What the task requires :: Scan the records below for the string "winterpenen" and return every line where it appears.

Material provided ::
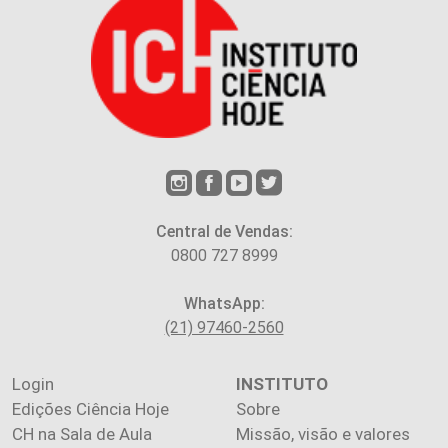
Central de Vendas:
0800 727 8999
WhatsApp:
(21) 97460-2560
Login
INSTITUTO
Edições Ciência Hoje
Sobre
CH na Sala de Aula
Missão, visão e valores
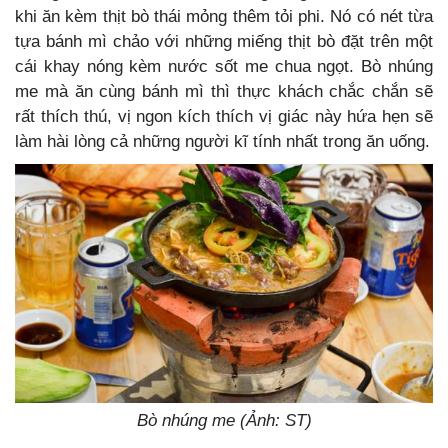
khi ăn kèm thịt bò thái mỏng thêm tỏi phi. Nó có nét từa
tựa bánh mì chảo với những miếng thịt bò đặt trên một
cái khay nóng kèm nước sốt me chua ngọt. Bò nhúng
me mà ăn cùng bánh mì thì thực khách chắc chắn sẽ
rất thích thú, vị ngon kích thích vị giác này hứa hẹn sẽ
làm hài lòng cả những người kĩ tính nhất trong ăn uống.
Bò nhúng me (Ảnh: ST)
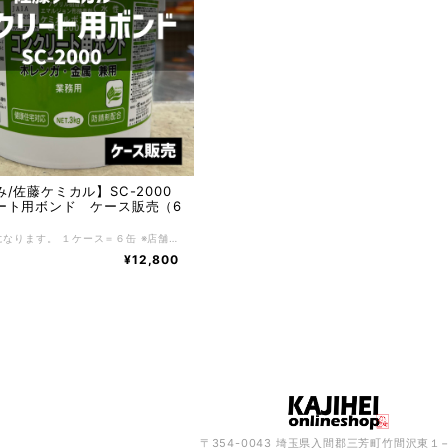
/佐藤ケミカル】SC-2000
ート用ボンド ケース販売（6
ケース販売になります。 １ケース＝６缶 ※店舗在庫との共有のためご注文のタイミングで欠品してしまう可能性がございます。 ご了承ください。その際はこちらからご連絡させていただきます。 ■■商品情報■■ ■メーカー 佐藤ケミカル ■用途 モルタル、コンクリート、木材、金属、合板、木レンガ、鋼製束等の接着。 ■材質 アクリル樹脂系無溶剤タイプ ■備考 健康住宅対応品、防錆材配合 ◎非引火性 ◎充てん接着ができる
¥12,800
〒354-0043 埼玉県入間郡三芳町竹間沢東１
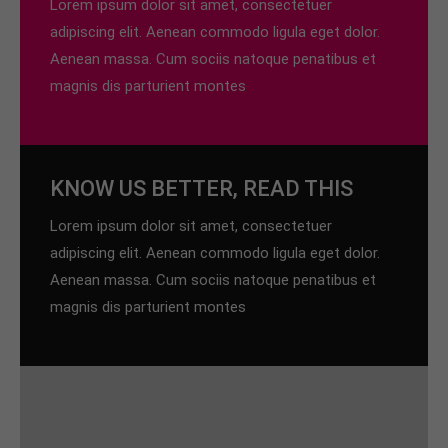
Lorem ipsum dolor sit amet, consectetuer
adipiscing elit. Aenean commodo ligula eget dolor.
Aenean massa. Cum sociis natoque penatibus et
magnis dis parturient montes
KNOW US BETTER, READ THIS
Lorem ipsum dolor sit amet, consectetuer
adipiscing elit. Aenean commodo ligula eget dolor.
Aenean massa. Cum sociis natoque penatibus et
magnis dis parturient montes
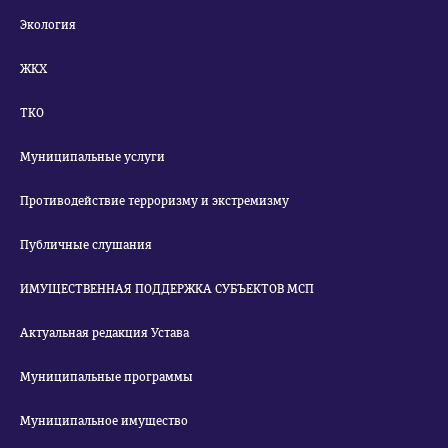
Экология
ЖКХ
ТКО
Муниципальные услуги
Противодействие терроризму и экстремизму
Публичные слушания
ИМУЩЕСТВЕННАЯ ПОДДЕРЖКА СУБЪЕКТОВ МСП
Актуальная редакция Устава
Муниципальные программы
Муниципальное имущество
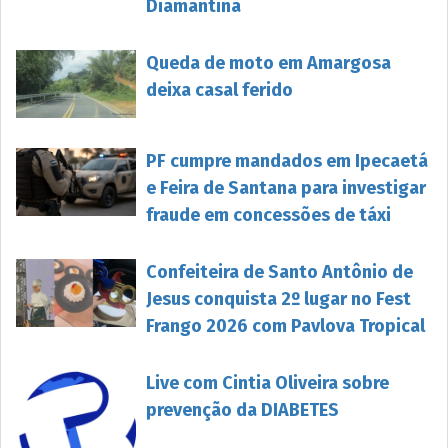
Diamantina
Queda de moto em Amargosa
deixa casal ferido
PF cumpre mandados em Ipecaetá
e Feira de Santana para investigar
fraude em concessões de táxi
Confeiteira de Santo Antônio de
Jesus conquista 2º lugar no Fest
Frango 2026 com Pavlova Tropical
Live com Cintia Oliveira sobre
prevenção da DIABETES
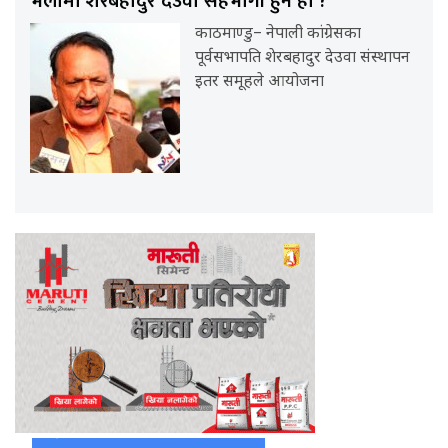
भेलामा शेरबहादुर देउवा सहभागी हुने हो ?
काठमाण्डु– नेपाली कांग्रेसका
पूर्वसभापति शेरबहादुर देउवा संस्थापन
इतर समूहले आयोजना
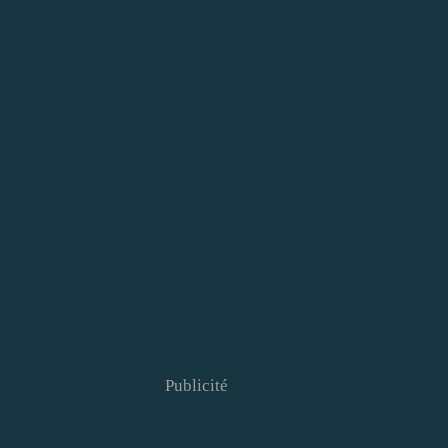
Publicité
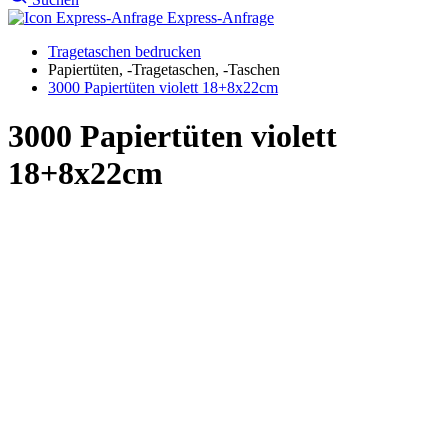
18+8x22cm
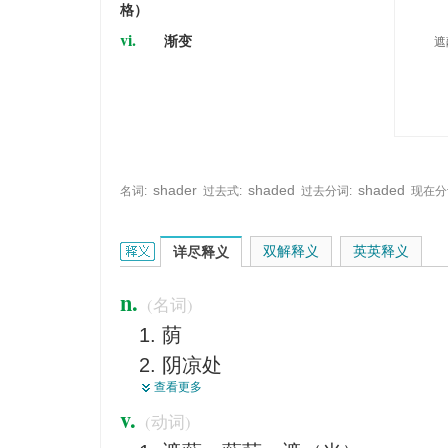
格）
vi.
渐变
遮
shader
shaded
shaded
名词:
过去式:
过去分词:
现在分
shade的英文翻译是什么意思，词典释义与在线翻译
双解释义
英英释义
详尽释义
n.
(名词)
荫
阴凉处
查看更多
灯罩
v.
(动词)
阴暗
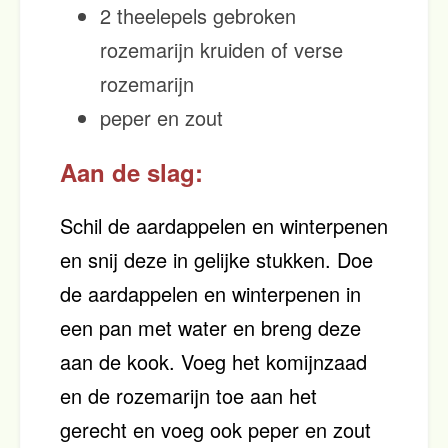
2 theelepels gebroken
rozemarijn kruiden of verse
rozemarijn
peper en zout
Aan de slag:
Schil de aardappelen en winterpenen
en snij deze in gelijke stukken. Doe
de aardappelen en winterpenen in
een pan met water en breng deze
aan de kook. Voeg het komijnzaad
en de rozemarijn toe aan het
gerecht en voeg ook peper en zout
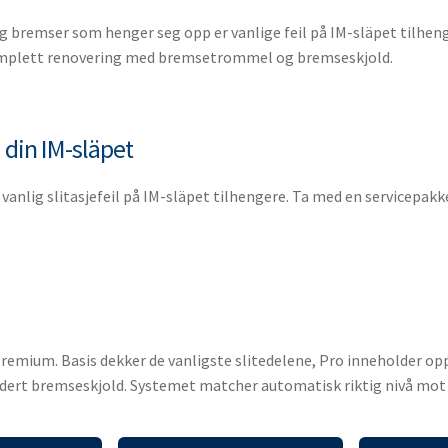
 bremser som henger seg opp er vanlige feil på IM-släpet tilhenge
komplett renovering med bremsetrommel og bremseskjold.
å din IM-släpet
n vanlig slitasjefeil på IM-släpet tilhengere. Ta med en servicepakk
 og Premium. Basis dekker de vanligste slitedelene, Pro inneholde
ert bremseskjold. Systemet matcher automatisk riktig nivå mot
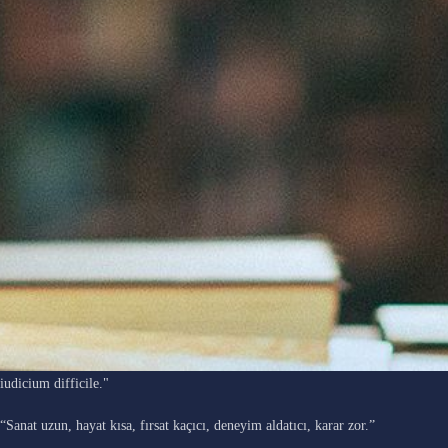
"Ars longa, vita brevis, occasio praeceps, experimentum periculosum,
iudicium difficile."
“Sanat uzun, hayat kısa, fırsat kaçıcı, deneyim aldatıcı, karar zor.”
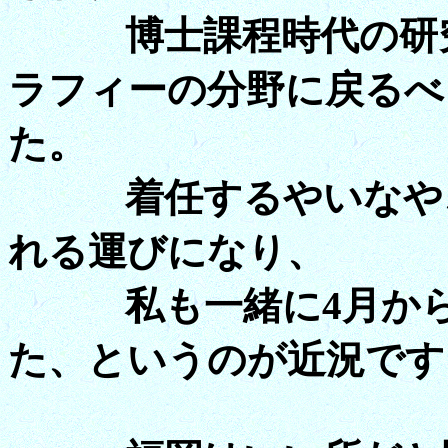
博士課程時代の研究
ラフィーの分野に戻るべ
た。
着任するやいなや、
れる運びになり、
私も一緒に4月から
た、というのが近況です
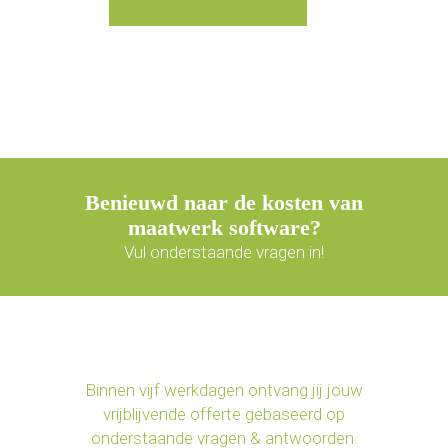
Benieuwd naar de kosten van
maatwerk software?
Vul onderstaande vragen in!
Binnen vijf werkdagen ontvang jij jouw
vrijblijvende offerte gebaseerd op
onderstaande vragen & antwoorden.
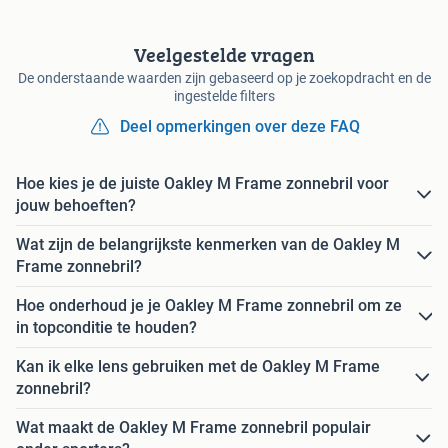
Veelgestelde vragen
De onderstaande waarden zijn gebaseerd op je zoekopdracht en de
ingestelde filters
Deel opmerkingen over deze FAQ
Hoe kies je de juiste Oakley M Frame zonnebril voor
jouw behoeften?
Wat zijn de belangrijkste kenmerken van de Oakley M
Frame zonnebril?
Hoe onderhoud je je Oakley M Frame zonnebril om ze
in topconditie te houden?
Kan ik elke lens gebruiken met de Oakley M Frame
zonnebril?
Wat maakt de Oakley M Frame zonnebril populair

Reply to the task ::
Schil de aardappelen en winterpenen
de aardappelen en winterpenen in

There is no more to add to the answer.